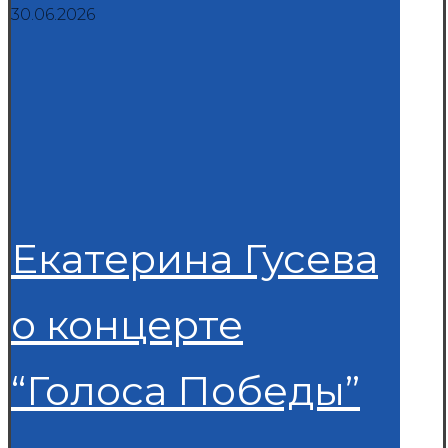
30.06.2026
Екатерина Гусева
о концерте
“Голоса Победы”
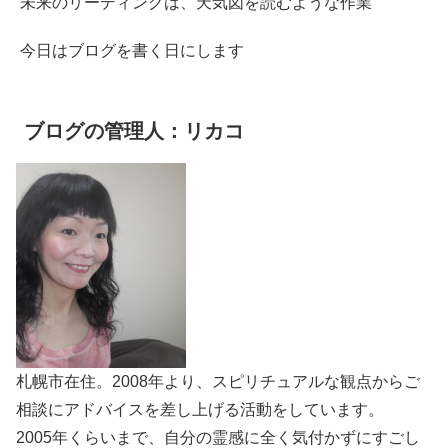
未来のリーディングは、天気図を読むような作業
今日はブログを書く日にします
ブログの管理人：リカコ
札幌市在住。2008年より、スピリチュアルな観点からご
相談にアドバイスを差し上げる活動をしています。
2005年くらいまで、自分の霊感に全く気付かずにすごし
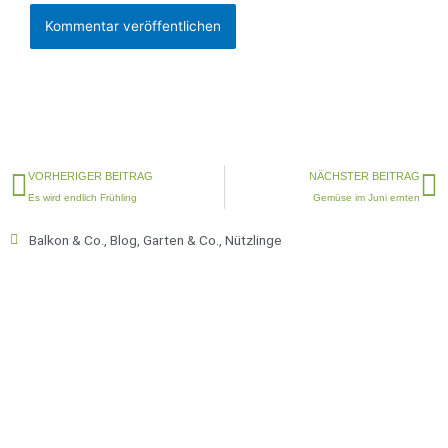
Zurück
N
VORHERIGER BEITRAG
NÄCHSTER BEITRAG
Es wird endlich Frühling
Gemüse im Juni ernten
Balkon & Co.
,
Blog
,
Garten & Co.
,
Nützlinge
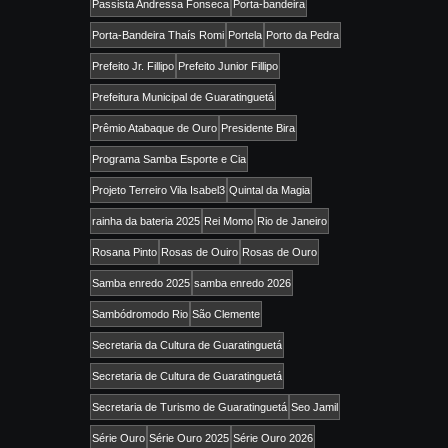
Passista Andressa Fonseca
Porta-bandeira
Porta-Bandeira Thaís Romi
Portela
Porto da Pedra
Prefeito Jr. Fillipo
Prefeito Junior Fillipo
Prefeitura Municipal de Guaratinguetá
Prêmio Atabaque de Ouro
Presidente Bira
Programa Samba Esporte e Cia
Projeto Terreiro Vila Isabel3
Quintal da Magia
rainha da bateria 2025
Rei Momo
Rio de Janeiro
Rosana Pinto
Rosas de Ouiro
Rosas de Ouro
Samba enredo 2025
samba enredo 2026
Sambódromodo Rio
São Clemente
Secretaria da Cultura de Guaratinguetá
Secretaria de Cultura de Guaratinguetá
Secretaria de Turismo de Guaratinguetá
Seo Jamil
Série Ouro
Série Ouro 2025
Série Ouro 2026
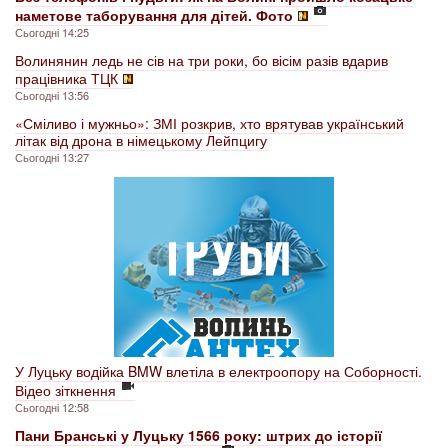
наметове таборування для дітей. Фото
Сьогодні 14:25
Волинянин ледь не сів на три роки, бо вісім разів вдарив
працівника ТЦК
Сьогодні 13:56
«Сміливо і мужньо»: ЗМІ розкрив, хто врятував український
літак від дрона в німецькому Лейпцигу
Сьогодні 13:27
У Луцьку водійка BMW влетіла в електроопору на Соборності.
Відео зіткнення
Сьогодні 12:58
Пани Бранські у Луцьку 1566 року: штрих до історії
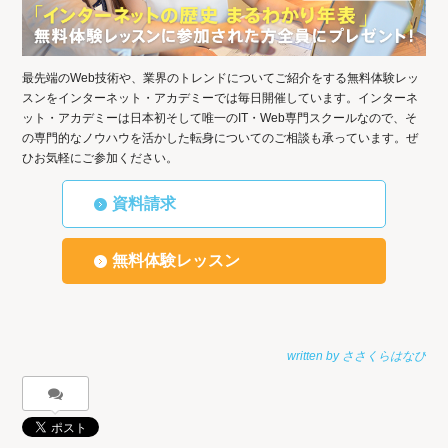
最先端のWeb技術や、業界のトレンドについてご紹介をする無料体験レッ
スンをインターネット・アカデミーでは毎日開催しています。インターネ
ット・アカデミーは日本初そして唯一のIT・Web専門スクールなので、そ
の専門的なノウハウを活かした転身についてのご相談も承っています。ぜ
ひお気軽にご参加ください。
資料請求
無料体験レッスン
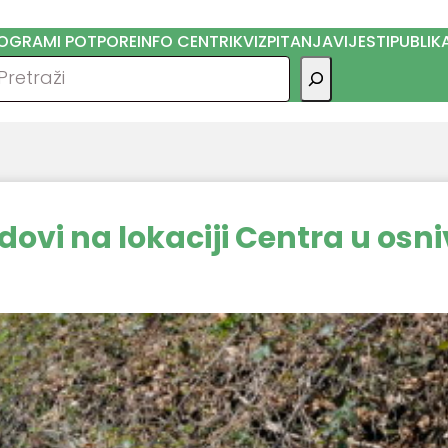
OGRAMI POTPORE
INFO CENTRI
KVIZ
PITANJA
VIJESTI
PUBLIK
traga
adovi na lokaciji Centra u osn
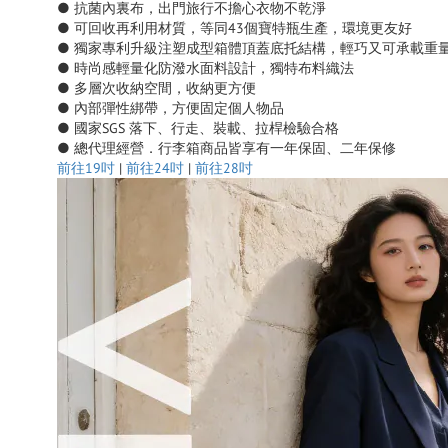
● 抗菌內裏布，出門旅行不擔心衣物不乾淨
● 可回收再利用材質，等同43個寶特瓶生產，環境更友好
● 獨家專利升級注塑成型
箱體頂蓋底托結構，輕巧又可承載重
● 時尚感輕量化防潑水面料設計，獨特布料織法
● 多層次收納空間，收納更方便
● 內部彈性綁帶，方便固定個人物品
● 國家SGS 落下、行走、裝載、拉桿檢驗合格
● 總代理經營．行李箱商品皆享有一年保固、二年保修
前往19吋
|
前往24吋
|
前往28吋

··········

Assignment
Print every entry word for word; omit the pictures.

Exercise result
30.06.2026
Екатерина Гусева
о концерте
“Голоса Победы”
未来のリーディングは、天気図を読むような作業
今日はブログを書く日にします
ブログの管理人：リカコ
札幌市在住。2008年より、スピリチュアルな観点からご
相談にアドバイスを差し上げる活動をしています。
2005年くらいまで、自分の霊感に全く気付かずにすごし
Zurück
N
VORHERIGER BEITRAG
NÄCHSTER BEITRAG
Es wird endlich Frühling
Gemüse im Juni ernten
Balkon & Co.
,
Blog
,
Garten & Co.
,
Nützlinge
Passista Andressa Fonseca
Porta-bandeira
Porta-Bandeira Thaís Romi
Portela
Porto da Pedra
Prefeito Jr. Fillipo
Prefeito Junior Fillipo
Prefeitura Municipal de Guaratinguetá
Prêmio Atabaque de Ouro
Presidente Bira
Programa Samba Esporte e Cia
Projeto Terreiro Vila Isabel3
Quintal da Magia
rainha da bateria 2025
Rei Momo
Rio de Janeiro
Rosana Pinto
Rosas de Ouiro
Rosas de Ouro
Samba enredo 2025
samba enredo 2026
Sambódromodo Rio
São Clemente
Secretaria da Cultura de Guaratinguetá
Secretaria de Cultura de Guaratinguetá
Secretaria de Turismo de Guaratinguetá
Seo Jamil
Série Ouro
Série Ouro 2025
Série Ouro 2026
наметове таборування для дітей. Фото
Сьогодні 14:25
Волинянин ледь не сів на три роки, бо вісім разів вдарив
працівника ТЦК
Сьогодні 13:56
«Сміливо і мужньо»: ЗМІ розкрив, хто врятував український
літак від дрона в німецькому Лейпцигу
Сьогодні 13:27
У Луцьку водійка BMW влетіла в електроопору на Соборності.
Відео зіткнення
Сьогодні 12:58
Пани Бранські у Луцьку 1566 року: штрих до історії
最先端のWeb技術や、業界のトレンドについてご紹介をする無料体験レッ
スンをインターネット・アカデミーでは毎日開催しています。インターネ
ット・アカデミーは日本初そして唯一のIT・Web専門スクールなので、そ
の専門的なノウハウを活かした転身についてのご相談も承っています。ぜ
ひお気軽にご参加ください。
資料請求
無料体験レッスン
OGRAMI POTPORE
INFO CENTRI
KVIZ
PITANJA
VIJESTI
PUBLIK
traga
adovi na lokaciji Centra u osn
● 抗菌內裏布，出門旅行不擔心衣物不乾淨
● 可回收再利用材質，等同43個寶特瓶生產，環境更友好
● 獨家專利升級注塑成型
箱體頂蓋底托結構，輕巧又可承載重
● 時尚感輕量化防潑水面料設計，獨特布料織法
● 多層次收納空間，收納更方便
● 內部彈性綁帶，方便固定個人物品
● 國家SGS 落下、行走、裝載、拉桿檢驗合格
● 總代理經營．行李箱商品皆享有一年保固、二年保修
前往19吋
|
前往24吋
|
前往28吋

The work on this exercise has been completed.